WHAT THIS EXERCISE ASKS
1. In the article on boycotts, revise the part that opens with the words containing "However, the specific" and closes with "immune to antisemitism?", swapping "conference" for "symposium" throughout.
2. According to the article on boycotts, why might the conference's effort to place the BDS movement within the history of boycotts marginalize antisemitism within that movement?
3. Answer these questions from the article on boycotts:
(a) On what dates was the conference held in London?
(b) How were the conference papers chosen?
(c) What example does the article give of a strategic, targeted boycott?

SOURCE DOCUMENT
*** Begin section ***

Article: Boycotts in Perspective

Doerte Letzmann

1 July 2013

The international conference on “Boycotts – Past and Present” at the Pears Institute for the study of Antisemitism, held in London from 19 to 21 June, had, according to the Institute’s director David Feldman, in advance been accused of bias. The conference was seen as both Hasbara, which is advocacy of the Israeli state, and antisemitic treachery. [:]After the conference, most speakers and participants agreed that the event had not been Hasbara. So was it antisemitic treachery? No, it was not, but it was sadly lacking any serious analysis of antisemitism within the Boycott, Divestment and Sanctions movement (BDS).

The conference was part of the strategy of the Pears Institute to revitalise the research on antisemitism and reclaim it from heated political debates. It is a good idea and should be commended, and for the most part the conference adhered to its own standard. It is not the job of the Pears Institute to be an advocate for Jewish nationalism, and the conference has done a good job in not doing so.

The conference was intended to serve as a novel approach to the issue of boycotts in order to “gain a deeper understanding of the development of these movements” and create a forum “to better comprehend the causes and content of boycott movements” and to “advance understanding of whether and how BDS sits within the debate on contemporary antisemitism”. With this the BDS movement was not situated within the history of antisemitism, but within a history of boycotts. This is a valid academic approach and the papers, which were chosen on the basis of a call for papers, were for the most part excellent and ranged from analysis of British consumer activism against slavery, to anti-Jewish boycotts in early twentieth century Poland and to the farm workers’ boycott in California. Taken together the papers showed that throughout history there were different kinds of boycotts with different intentions and different levels of strategic targeting. Two types of boycotts could essentially been made out: ‘strategic, targeted boycotts’ and ‘infinite, aimless boycotts’, an example for the first one would be the anti-Apartheid boycott in South Africa, while BDS is the latter.

However, the specific intention of the conference of trying to situate the BDS movement within the history of boycotts possibly marginalises antisemitism within the movement, as it solely analyses the level of concrete politics, rather than a possible ideology behind the wish to boycott Israel, or, for that matter, the tendency towards certain kinds of political strategies in general. Some debates at the conference consequently centred around the question whether Israel was an Apartheid state or not or how the BDS boycott relates to the boycott in South Africa, which are valid questions, but which all remain on a political level, rather than taking a meta-position that addresses the question of antisemitism. If Israel truly was an apartheid state, would all opposition against it be automatically immune to antisemitism?

*** End section ***

INFORMATION SHOWN
*** Begin section ***

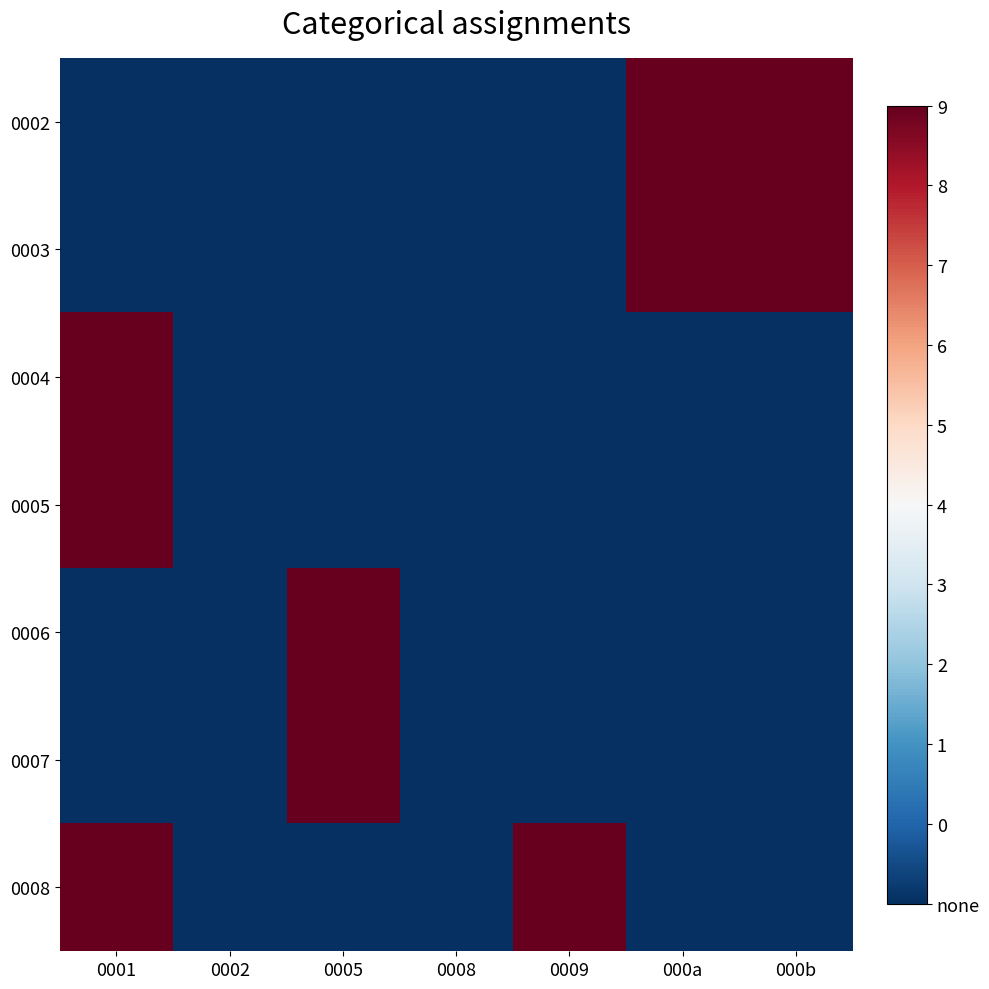

How many distinct data groups are displayed?

7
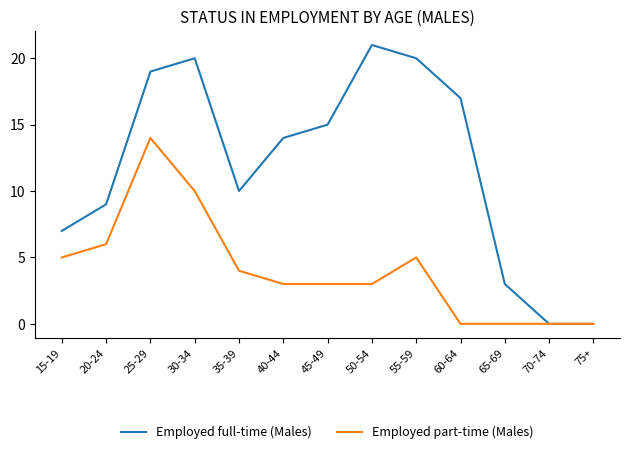

List the series in order of their peak value, lowest first.

Employed part-time (Males), Employed full-time (Males)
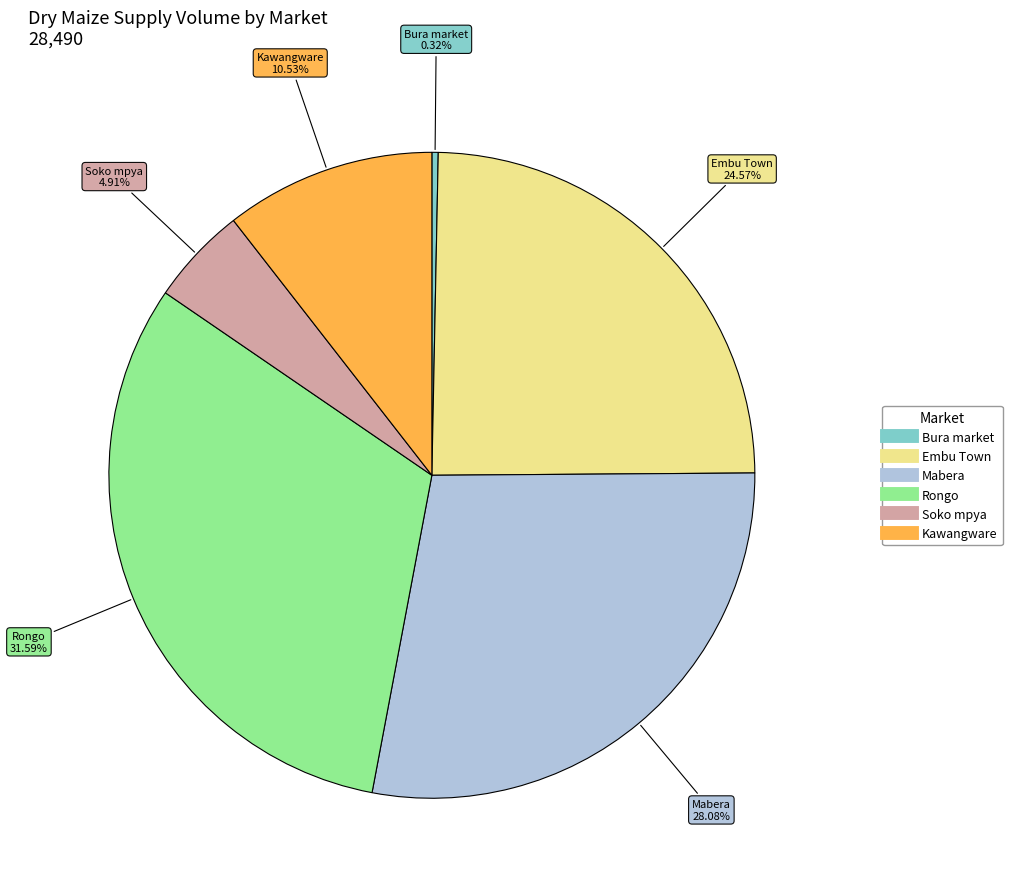

To the nearest percent, what is the combined percentage of Kawangware and Bura market?

11%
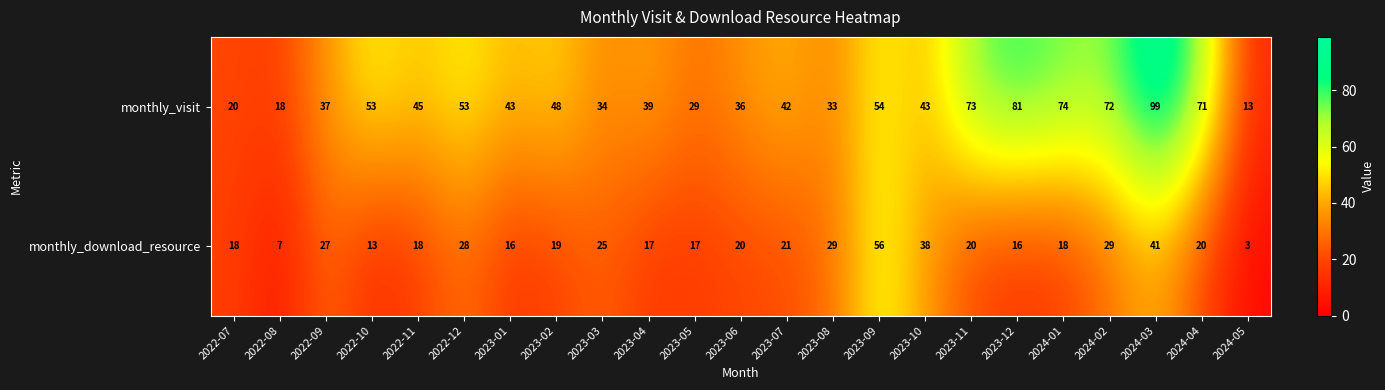

At which label does monthly_visit reach its peak?

2024-03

*** End section ***

SOLUTIONS TO THE EXERCISE
1.
However, the specific intention of the symposium of trying to situate the BDS movement within the history of boycotts possibly marginalises antisemitism within the movement, as it solely analyses the level of concrete politics, rather than a possible ideology behind the wish to boycott Israel, or, for that matter, the tendency towards certain kinds of political strategies in general. Some debates at the symposium consequently centred around the question whether Israel was an Apartheid state or not or how the BDS boycott relates to the boycott in South Africa, which are valid questions, but which all remain on a political level, rather than taking a meta-position that addresses the question of antisemitism. If Israel truly was an apartheid state, would all opposition against it be automatically immune to antisemitism?

2. The approach analyzes only the level of concrete politics. It does not examine a possible ideology behind the wish to boycott Israel or the tendency toward certain kinds of political strategies in general.

3.
(a) From 19 to 21 June.
(b) On the basis of a call for papers.
(c) The anti-Apartheid boycott in South Africa.